Slow as rain percolating through the deep duff of forest floors and wetland ponds.
Up and down.
In and out.
Back and forth.
Here and gone.
Such are the essential rhythms of Chesapeake Bay.
(Bird calls) NARRATOR: Overlaying all of this, connecting the Bay and its watershed to the far reaches of the Western hemispheres is the migration shed: the seasonal comings and goings of creatures from swans, to eels, butterflies to shorebirds.
Their roots worked richly into the Chesapeake fabric.
In late fall, slants of afternoon sun burnish the hues of autumn foliage.
High above a V of tundra swans halloo their arrival.
♪ ♪ They're among the most magnificent birds in North America and the largest of waterfowl.
(Swans calling) NARRATOR: Traveling thousands of miles from the high Arctic summer to their winter home on Chesapeake Bay.
The swans master the buffeting wind as if carving their descent from some firmer, more stable substance than thin air.

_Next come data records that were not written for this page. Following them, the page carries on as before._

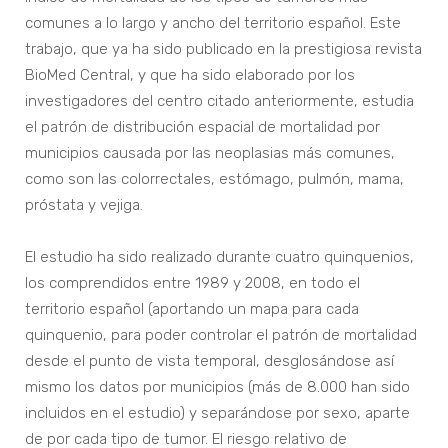
comunes a lo largo y ancho del territorio español. Este
trabajo, que ya ha sido publicado en la prestigiosa revista
BioMed Central, y que ha sido elaborado por los
investigadores del centro citado anteriormente, estudia
el patrón de distribución espacial de mortalidad por
municipios causada por las neoplasias más comunes,
como son las colorrectales, estómago, pulmón, mama,
próstata y vejiga.
El estudio ha sido realizado durante cuatro quinquenios,
los comprendidos entre 1989 y 2008, en todo el
territorio español (aportando un mapa para cada
quinquenio, para poder controlar el patrón de mortalidad
desde el punto de vista temporal, desglosándose así
mismo los datos por municipios (más de 8.000 han sido
incluidos en el estudio) y separándose por sexo, aparte
de por cada tipo de tumor. El riesgo relativo de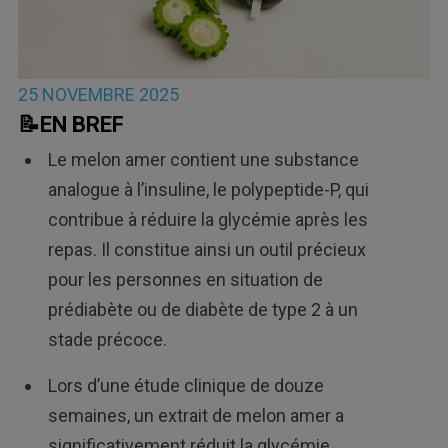
25 NOVEMBRE 2025
📝EN BREF
Le melon amer contient une substance
analogue à l’insuline, le polypeptide-P, qui
contribue à réduire la glycémie après les
repas. Il constitue ainsi un outil précieux
pour les personnes en situation de
prédiabète ou de diabète de type 2 à un
stade précoce.
Lors d’une étude clinique de douze
semaines, un extrait de melon amer a
significativement réduit la glycémie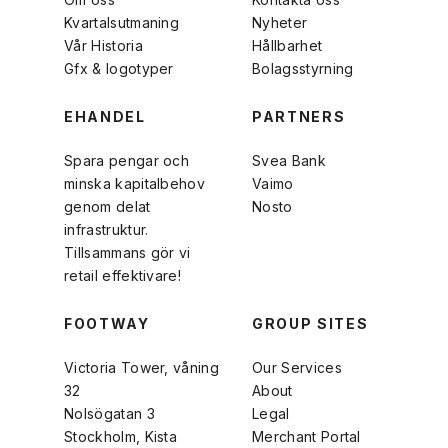
Kvartalsutmaning
Nyheter
Vår Historia
Hållbarhet
Gfx & logotyper
Bolagsstyrning
EHANDEL
PARTNERS
Spara pengar och
Svea Bank
minska kapitalbehov
Vaimo
genom delat
Nosto
infrastruktur.
Tillsammans gör vi
retail effektivare!
FOOTWAY
GROUP SITES
Victoria Tower, våning
Our Services
32
About
Nolsögatan 3
Legal
Stockholm, Kista
Merchant Portal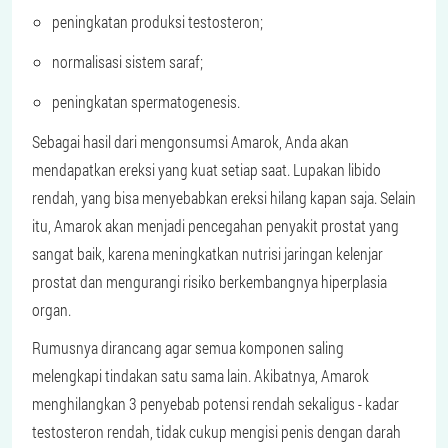
peningkatan produksi testosteron;
normalisasi sistem saraf;
peningkatan spermatogenesis.
Sebagai hasil dari mengonsumsi Amarok, Anda akan
mendapatkan ereksi yang kuat setiap saat. Lupakan libido
rendah, yang bisa menyebabkan ereksi hilang kapan saja. Selain
itu, Amarok akan menjadi pencegahan penyakit prostat yang
sangat baik, karena meningkatkan nutrisi jaringan kelenjar
prostat dan mengurangi risiko berkembangnya hiperplasia
organ.
Rumusnya dirancang agar semua komponen saling
melengkapi tindakan satu sama lain. Akibatnya, Amarok
menghilangkan 3 penyebab potensi rendah sekaligus - kadar
testosteron rendah, tidak cukup mengisi penis dengan darah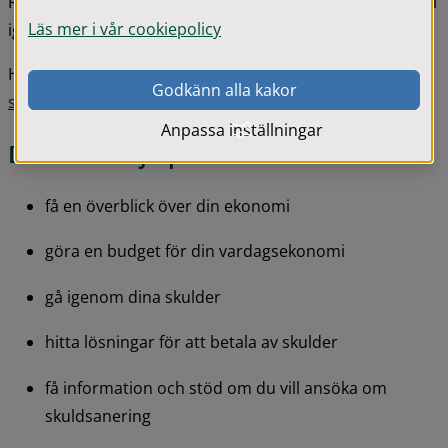
Rådgivningen utgår från din situation. Tillsammans går vi 
Läs mer i vår cookiepolicy
igenom din ekonomi och ser vilka möjligheter som finns.
Här kan du se en kort 
film på Youtube och budget och 
Godkänn alla kakor
skuldrådgivning.
Anpassa inställningar
Du kan få hjälp med att:
få en överblick över din ekonomi
göra en budget för din vardagsekonomi
gå igenom dina skulder
hitta lösningar för att betala av skulder
få information och stöd om du vill ansöka om 
skuldsanering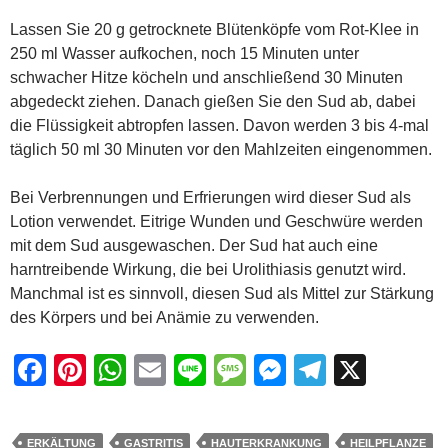
Lassen Sie 20 g getrocknete Blütenköpfe vom Rot-Klee in
250 ml Wasser aufkochen, noch 15 Minuten unter
schwacher Hitze köcheln und anschließend 30 Minuten
abgedeckt ziehen. Danach gießen Sie den Sud ab, dabei
die Flüssigkeit abtropfen lassen. Davon werden 3 bis 4-mal
täglich 50 ml 30 Minuten vor den Mahlzeiten eingenommen.
Bei Verbrennungen und Erfrierungen wird dieser Sud als
Lotion verwendet. Eitrige Wunden und Geschwüre werden
mit dem Sud ausgewaschen. Der Sud hat auch eine
harntreibende Wirkung, die bei Urolithiasis genutzt wird.
Manchmal ist es sinnvoll, diesen Sud als Mittel zur Stärkung
des Körpers und bei Anämie zu verwenden.
F
Pi
W
E
Li
M
M
T
X
a
nt
h
m
n
e
e
el
c
er
at
ail
e
ss
ss
e
ERKÄLTUNG
GASTRITIS
HAUTERKRANKUNG
HEILPFLANZE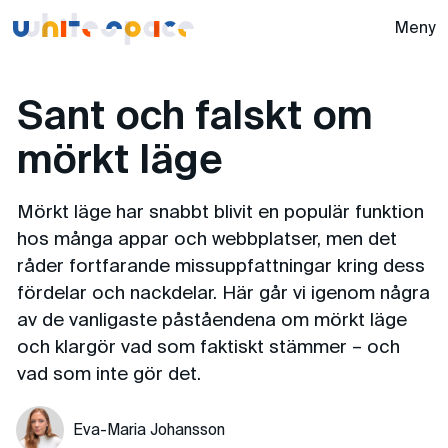
Whitespace -
Meny
Sant och falskt om
mörkt läge
Mörkt läge har snabbt blivit en populär funktion
hos många appar och webbplatser, men det
råder fortfarande missuppfattningar kring dess
fördelar och nackdelar. Här går vi igenom några
av de vanligaste påståendena om mörkt läge
och klargör vad som faktiskt stämmer – och
vad som inte gör det.
Eva-Maria Johansson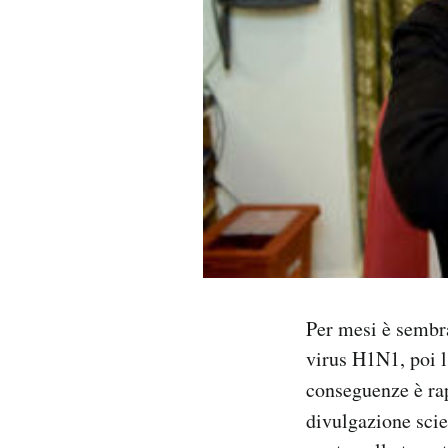
PODCAST
NEWSLETTER
I MIEI PREFERITI
SHOP
CALENDARIO
Per mesi è sembra
virus H1N1, poi l’
AREA PERSONALE
conseguenze è ra
Area Personale
divulgazione scie
Newsletter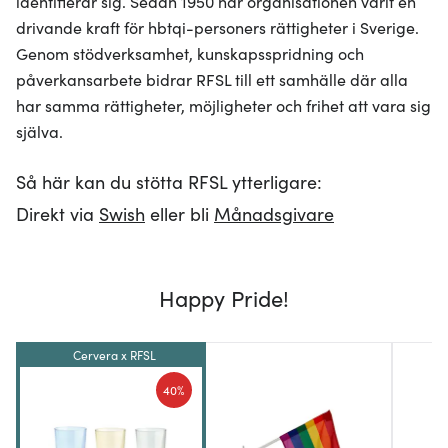
identifierar sig. Sedan 1950 har organisationen varit en
drivande kraft för hbtqi-personers rättigheter i Sverige.
Genom stödverksamhet, kunskapsspridning och
påverkansarbete bidrar RFSL till ett samhälle där alla
har samma rättigheter, möjligheter och frihet att vara sig
själva.
Så här kan du stötta RFSL ytterligare:
Direkt via
Swish
eller bli
Månadsgivare
Happy Pride!
Cervera x RFSL
40%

♪ ♪ As the birds approach touch down, their aerodynamic lines begin to reshape.
Sinuous... Fluid... Necks arch...
Breasts swell... Big paddle feet swing smoothly down to break their forward motion.
Wings cup, curve, back pedal the air.
A gentle "plish" of water parts to embrace the tired travelers.
(Soft pensive music) NARRATOR: In Britain, there's a word for this glorious return.
"Swan fall," it is called because the birds seem to almost drop from the sky once they reach their wintering grounds.
The swans at first do little but rest and sleep, floating with long necks coiled across their backs.
Bills tucked into a wing.
They're among the wariest of waterfowl, and as they root close to the marsh bank for soft clams and the nutritious root systems of underwater vegetation.
(Playful mysterious music) NARRATOR: One of the adults is always on the lookout for the slightest movement of a raccoon, a fox, a human.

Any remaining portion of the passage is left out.